Text passage:
┄┄┄┄┄┄
General
Terms & Conditions

1. DEFINITIONS

1.1 Throughout the Agreement the following terms will mean:

"Agreement" means the Agreement for the provision of Services as defined by this document in its entirety.

"Client" means the company that FGD are offering services to.

 "FGD" means Future Generation Solutions (Disposals) Limited.

"Party" or "Parties" means either the Client and/or FGD.

"Confidential Information" means all information relating to either party in respect of business and negotiations under the terms of the Agreement.

"Effective Date" means the date that the Agreement is entered into by both parties.

"Event of Force Majeure" means an event which is beyond the control of either Party and which prevents either Party from complying with the terms of the Agreement.  Such events may include, but not be limited to, acts of God, such as fires, explosions and floods, and/or riots, strikes or general disorder or acts of terrorism.

It is the responsibility of the affected Party to inform the other Party, in writing, within five (5) working days that an event of Force Majeure has taken place and give details of such an event and how the situation will be rectified.

"Intellectual Property Rights" means copyright, designs, patents, confidential information and trademarks.

"Premises" means the premises to where FGD will transport the Products in order for the Services to be undertaken.

"Laws" means all laws, legislation and regulations applicable to the Services carried out under the terms of the Agreement and are binding on both Parties.

"Price" means the price(s) as outlined in the Rate Card.

"Products" means the assets which FGD has agreed to process on behalf of the Client and are detailed in the Rate Card and such other assets as the Parties hereto my from time to time agree to in writing.

"Working Days" shall mean Monday to Friday from 9am to 5pm but shall exclude all United Kingdom Bank Holidays and Public Holidays.

 "Services" mean the Services (including any part thereof) to be performed by FGD as agreed with the Client.

"Specifications" means the technical specifications and descriptions of the Products including design and material composition and, but without limitation, details of hazardous materials or other potential hazards.

"Statement of Work" means the Statement of Work (SOW) as defined.  The SOW confirms, without limitation, the scope of the Services provided by FGD.

1.2  The headings to the Clauses and Schedules of the Agreement will not affect its construction.
┄┄┄┄┄┄
Dataset entries:

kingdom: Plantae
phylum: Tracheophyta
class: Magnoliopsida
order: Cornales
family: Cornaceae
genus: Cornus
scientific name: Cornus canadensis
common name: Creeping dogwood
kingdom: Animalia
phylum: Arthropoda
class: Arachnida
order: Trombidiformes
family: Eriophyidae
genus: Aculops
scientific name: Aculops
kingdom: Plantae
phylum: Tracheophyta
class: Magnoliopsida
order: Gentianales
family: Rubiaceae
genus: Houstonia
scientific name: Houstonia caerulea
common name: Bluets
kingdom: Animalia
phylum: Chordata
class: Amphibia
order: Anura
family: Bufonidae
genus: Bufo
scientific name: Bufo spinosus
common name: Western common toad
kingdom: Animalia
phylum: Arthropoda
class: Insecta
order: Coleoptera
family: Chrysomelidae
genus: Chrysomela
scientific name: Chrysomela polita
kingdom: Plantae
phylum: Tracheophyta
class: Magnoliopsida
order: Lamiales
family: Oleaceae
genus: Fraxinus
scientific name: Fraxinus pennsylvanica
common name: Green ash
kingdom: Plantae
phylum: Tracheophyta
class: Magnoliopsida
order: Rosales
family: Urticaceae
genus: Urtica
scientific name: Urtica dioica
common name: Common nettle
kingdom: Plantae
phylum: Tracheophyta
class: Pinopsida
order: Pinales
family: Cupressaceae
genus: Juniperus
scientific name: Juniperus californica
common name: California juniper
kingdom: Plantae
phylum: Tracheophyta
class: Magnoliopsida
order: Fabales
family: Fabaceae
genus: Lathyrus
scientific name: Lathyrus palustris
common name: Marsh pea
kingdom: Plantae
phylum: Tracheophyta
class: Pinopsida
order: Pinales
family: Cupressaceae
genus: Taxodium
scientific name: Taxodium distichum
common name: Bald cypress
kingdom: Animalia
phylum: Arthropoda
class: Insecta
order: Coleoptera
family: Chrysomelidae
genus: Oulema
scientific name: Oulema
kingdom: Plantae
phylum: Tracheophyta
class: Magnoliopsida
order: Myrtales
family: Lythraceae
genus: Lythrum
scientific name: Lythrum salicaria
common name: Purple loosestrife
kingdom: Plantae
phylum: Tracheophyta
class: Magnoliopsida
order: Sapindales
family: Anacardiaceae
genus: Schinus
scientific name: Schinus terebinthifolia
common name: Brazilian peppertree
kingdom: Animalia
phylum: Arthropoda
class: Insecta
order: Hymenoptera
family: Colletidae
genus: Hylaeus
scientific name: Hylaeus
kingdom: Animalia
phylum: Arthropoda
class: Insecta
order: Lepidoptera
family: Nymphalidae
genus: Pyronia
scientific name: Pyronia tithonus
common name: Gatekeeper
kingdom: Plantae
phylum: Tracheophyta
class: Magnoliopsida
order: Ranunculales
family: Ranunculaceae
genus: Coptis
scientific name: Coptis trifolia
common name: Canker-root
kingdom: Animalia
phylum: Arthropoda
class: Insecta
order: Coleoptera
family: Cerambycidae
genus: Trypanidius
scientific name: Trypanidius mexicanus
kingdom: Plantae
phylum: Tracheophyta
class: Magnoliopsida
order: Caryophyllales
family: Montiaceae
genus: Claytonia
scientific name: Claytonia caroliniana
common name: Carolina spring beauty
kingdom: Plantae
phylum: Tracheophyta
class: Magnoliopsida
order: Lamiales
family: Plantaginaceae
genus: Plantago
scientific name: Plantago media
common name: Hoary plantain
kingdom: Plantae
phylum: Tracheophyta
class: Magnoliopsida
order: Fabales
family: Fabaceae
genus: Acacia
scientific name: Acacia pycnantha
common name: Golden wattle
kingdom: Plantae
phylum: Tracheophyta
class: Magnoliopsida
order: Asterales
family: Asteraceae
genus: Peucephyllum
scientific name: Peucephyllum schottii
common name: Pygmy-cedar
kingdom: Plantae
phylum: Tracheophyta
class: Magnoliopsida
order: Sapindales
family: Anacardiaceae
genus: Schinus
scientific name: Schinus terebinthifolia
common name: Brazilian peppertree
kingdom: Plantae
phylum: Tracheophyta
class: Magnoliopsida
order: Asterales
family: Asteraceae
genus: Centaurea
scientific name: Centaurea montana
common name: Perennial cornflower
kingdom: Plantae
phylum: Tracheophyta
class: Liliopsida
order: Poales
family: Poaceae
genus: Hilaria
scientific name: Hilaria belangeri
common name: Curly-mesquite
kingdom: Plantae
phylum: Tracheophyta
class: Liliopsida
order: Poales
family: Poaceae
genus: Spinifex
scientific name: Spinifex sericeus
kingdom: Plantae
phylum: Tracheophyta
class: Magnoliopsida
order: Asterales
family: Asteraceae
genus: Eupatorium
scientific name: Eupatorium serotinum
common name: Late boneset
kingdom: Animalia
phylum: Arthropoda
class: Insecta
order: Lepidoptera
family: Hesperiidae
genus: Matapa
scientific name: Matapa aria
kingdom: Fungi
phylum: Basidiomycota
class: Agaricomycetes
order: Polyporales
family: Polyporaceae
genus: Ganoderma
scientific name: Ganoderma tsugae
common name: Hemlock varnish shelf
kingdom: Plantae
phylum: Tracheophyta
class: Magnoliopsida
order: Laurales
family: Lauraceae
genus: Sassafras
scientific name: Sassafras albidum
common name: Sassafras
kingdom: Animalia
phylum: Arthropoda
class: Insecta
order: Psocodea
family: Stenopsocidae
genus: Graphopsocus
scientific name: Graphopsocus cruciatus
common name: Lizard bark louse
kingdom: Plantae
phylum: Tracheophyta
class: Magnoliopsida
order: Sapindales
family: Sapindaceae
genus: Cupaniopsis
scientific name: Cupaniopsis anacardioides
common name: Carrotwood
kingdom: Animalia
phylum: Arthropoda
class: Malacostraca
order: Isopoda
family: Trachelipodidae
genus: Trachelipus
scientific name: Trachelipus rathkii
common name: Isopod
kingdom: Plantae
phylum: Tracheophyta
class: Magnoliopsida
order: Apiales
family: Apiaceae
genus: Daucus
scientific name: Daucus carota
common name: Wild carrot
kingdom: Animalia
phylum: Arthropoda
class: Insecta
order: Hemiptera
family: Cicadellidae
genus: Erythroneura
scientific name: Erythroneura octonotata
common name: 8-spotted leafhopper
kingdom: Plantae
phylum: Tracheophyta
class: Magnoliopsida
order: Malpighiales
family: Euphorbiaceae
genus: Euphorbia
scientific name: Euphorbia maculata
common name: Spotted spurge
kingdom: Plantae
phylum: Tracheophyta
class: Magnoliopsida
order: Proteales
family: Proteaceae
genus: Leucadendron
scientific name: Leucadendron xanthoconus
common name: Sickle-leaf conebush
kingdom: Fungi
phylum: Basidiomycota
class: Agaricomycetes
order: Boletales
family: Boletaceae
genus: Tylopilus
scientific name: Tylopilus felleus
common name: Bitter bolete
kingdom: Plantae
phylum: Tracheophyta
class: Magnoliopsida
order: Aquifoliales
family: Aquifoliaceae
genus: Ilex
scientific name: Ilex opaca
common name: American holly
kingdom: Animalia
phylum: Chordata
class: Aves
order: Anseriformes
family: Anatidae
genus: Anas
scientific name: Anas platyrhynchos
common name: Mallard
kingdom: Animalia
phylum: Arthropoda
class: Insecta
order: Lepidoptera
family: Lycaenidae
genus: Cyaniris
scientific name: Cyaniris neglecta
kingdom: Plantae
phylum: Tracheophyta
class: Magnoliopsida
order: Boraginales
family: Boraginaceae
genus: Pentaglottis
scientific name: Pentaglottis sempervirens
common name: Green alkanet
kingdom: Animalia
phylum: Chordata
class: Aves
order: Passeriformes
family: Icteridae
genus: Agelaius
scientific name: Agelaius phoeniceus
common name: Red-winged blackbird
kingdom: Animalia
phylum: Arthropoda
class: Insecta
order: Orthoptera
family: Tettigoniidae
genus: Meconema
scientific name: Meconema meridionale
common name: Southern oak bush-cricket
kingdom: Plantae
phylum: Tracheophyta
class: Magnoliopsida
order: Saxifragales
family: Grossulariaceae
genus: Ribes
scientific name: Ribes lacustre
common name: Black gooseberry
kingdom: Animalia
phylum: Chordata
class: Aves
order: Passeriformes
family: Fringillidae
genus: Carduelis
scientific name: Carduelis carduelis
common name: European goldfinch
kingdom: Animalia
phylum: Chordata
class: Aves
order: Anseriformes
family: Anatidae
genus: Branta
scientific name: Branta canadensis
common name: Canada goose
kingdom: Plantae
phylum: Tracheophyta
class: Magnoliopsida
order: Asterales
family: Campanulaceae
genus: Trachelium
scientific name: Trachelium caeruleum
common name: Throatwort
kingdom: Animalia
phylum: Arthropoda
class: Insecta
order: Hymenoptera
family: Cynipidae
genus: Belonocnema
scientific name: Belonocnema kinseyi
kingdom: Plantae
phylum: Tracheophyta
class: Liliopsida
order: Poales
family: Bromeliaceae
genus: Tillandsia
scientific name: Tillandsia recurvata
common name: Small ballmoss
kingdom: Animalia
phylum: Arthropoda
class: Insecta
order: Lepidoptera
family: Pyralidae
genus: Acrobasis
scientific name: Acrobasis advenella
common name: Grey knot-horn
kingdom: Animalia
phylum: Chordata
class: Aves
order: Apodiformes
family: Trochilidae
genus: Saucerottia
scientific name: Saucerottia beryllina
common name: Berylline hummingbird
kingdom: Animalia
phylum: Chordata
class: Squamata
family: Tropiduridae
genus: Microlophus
┄┄┄┄┄┄
Brief A:
According to the terms and conditions, what does "Intellectual Property Rights" cover? List every item.
Brief B:
Rewrite the records from the line with "genus: Acacia" to the line with "scientific name: Graphopsocus cruciatus", replacing "kingdom" with "realm" throughout those lines.
The terms and conditions and the records come from unrelated sources.

Exercise result A:
copyright, designs, patents, confidential information, trademarks

Exercise result B:
genus: Acacia
scientific name: Acacia pycnantha
common name: Golden wattle
realm: Plantae
phylum: Tracheophyta
class: Magnoliopsida
order: Asterales
family: Asteraceae
genus: Peucephyllum
scientific name: Peucephyllum schottii
common name: Pygmy-cedar
realm: Plantae
phylum: Tracheophyta
class: Magnoliopsida
order: Sapindales
family: Anacardiaceae
genus: Schinus
scientific name: Schinus terebinthifolia
common name: Brazilian peppertree
realm: Plantae
phylum: Tracheophyta
class: Magnoliopsida
order: Asterales
family: Asteraceae
genus: Centaurea
scientific name: Centaurea montana
common name: Perennial cornflower
realm: Plantae
phylum: Tracheophyta
class: Liliopsida
order: Poales
family: Poaceae
genus: Hilaria
scientific name: Hilaria belangeri
common name: Curly-mesquite
realm: Plantae
phylum: Tracheophyta
class: Liliopsida
order: Poales
family: Poaceae
genus: Spinifex
scientific name: Spinifex sericeus
realm: Plantae
phylum: Tracheophyta
class: Magnoliopsida
order: Asterales
family: Asteraceae
genus: Eupatorium
scientific name: Eupatorium serotinum
common name: Late boneset
realm: Animalia
phylum: Arthropoda
class: Insecta
order: Lepidoptera
family: Hesperiidae
genus: Matapa
scientific name: Matapa aria
realm: Fungi
phylum: Basidiomycota
class: Agaricomycetes
order: Polyporales
family: Polyporaceae
genus: Ganoderma
scientific name: Ganoderma tsugae
common name: Hemlock varnish shelf
realm: Plantae
phylum: Tracheophyta
class: Magnoliopsida
order: Laurales
family: Lauraceae
genus: Sassafras
scientific name: Sassafras albidum
common name: Sassafras
realm: Animalia
phylum: Arthropoda
class: Insecta
order: Psocodea
family: Stenopsocidae
genus: Graphopsocus
scientific name: Graphopsocus cruciatus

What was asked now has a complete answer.